Conditions for flagging...

- Engine coolant temp above 167F,
- Throttle position under 3 volts,
- 450 engine revolutions in a row no oxy sensor switching.

Possible faults:

- Fuel pressure fault,
- Stuck open purge valve,
- Poor ground connections,
- Poor oxy sensor ground connection,
- Open or short in oxy sensor heater and/or output circuit,
- Defective air injection pump or circuit,
- Intake air leak,
- Plugged fuel injector (or bad electrical connection)
- Defective maf sensor.

Do a hot engine vacuum reading. At about sea level, you should get roughly 20 inches of vacuum at hot idle.

You can have a vacuum leak in many impossible to see places....
- The egr system/pipes/valve,
- The vapor recovery system...at the vacuum port under the throttle (nipple falls out of manifold), at the charcoal canister hoses in the front air dam, intake manifold,
- Crankcase vent system, etc.

After that, check the fuel pressure and the injectors. You can unbolt the rail from the intake manifold and remove it, then remove each injector and check the intake screens. At that time, you can also remove the fuel pressure regulator and using air pressure, test the pressure set point. Should be 44 psi without any vacuum on the vacuum port. Fuel pressure typically runs between 32 to 44 psi, 44 psi full throttle (no vacuum), 32 psi with 20 inches of vacuum...


Ignition problems typically set a ff26. During a severe miss, fuel and air is dumped into the exhaust, setting the FF26. For FF44, the engine seems to not be able to get enough gas into the mixture. This means a shortage of fuel, or an abundance of air.

When heated with a torch till its hot and slightly glowing, the oxy sensor should put out about .9 volts. Voltage reading will vary around as you move the torch, but if it gets up to .9 volts, its ok.

I doubt they fail often, typically when the heater gets erratic. They have to be hot to work, so if they don't get hot, they don't work. The relay that powers the heater also runs the fuel pump.

You could have a big vacuum leak when the ecu operates the canister purge. The ecu will open the solenoid to purge the fuel vapors in the canister after the engine is up to at least 93F and above idle.


12.48 - Fuel Fail 48 : Idle Speed Control Valve ( Brett Gadzinsky,  )

The idle speed control valve adjusts the idle speed, something abnormal going on with the idle speed will be a sympton of problem as the ECM looks for the ISCV far out of position at idle.

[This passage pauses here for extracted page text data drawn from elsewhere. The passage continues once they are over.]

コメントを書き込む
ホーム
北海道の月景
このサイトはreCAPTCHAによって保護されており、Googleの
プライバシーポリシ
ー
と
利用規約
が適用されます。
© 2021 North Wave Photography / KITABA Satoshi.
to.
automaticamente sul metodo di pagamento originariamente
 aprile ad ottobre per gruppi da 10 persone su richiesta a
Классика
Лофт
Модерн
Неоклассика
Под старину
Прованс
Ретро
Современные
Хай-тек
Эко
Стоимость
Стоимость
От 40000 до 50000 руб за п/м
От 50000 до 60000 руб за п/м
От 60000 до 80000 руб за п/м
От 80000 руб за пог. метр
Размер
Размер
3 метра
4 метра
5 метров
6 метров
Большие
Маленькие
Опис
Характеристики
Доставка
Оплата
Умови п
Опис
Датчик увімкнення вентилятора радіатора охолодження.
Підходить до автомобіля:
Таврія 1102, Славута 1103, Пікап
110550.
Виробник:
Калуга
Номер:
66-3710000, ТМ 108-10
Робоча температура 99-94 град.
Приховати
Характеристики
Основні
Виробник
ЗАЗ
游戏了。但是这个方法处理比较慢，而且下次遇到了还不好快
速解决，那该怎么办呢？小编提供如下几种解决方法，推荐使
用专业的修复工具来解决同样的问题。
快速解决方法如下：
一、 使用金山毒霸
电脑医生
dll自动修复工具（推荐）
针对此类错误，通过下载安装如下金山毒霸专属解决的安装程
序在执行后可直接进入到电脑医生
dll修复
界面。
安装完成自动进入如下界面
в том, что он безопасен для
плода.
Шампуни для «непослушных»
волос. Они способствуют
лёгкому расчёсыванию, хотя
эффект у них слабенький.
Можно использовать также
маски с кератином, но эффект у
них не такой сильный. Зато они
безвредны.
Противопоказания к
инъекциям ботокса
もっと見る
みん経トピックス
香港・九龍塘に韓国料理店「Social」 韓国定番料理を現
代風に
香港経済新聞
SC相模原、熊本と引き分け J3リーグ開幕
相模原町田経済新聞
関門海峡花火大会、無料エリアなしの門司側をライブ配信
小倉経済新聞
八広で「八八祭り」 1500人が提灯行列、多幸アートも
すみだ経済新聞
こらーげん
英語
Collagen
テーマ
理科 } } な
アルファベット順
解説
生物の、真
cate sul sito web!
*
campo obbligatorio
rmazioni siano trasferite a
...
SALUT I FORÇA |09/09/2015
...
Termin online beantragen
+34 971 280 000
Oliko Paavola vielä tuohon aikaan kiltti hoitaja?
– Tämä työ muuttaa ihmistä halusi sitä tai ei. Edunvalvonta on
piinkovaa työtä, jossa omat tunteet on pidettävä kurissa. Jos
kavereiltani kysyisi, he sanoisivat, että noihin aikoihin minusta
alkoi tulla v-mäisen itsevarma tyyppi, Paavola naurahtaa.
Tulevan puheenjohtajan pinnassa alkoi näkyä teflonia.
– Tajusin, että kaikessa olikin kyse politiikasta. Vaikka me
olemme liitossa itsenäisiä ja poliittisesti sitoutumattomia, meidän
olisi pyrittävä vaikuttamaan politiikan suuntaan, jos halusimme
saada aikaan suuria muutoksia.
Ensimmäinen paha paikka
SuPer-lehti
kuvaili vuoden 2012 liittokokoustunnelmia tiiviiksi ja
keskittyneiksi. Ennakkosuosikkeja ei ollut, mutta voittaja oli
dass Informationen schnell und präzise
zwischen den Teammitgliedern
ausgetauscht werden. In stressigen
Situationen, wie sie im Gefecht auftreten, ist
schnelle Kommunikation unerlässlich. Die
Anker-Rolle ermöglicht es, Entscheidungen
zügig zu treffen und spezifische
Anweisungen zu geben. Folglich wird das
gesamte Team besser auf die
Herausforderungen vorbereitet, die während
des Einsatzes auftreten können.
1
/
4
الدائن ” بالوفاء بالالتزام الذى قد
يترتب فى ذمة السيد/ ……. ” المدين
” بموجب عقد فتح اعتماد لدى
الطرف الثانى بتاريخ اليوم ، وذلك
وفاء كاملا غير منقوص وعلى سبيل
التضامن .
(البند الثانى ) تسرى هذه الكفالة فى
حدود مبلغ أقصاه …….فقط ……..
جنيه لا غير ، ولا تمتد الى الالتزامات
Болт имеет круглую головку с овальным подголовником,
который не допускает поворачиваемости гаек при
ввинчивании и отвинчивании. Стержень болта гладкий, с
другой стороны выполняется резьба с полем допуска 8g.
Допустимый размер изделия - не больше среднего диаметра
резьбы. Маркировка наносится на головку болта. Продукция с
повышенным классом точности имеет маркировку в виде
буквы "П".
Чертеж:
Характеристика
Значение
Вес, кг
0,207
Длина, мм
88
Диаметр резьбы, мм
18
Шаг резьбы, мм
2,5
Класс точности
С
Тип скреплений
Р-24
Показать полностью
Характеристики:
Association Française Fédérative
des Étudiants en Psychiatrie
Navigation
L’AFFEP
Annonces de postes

Conditions for flagging ...

Throttle position...at idle
Engine coolant temp above 186F
ISCV full open
Engine speed lower than normal.
Or,
Engine coolant temp less than 94F
ISCV full closed,
Engine speed greater than normal.


Possible faults...

- Low battery voltage,
- Loss of ECM memory power,
- Loss of ECM ground connection,
- Badly mis adjusted idle bypass screw,
- Badly mis adjusted throttle,
- Air leak past ISCV,
- Low engine power at idle when hot,
- Stuck ISCV,
- Blocked ISCV port or hose.

The idle speed control valve adjusts the idle speed from a base idle speed, both up and down. Say the base idle speed is set for 500 rpm before the ISCV adjusts it...it can move the idle down 30 steps, and up 200 steps.

The ecu learns the correct default position and stores it if you start the engine cold, let it warm up fully without stepping on the gas, then drive off.

If the throttle is messed with, or the engine has a big vacuum leak, the ISCV will be at the end of its adjustment, or not be able to get the idle speed low enough, and set codes.

Many times, people who don't know fuel injection cars try to adjust the idle speed at the throttle. This will do nothing but cause problems till the ISCV runs out of adjustment, then the idle speed will start changing.

I would guess you just have to have the idle speed set up, or a vacuum leak fixed and all will be well.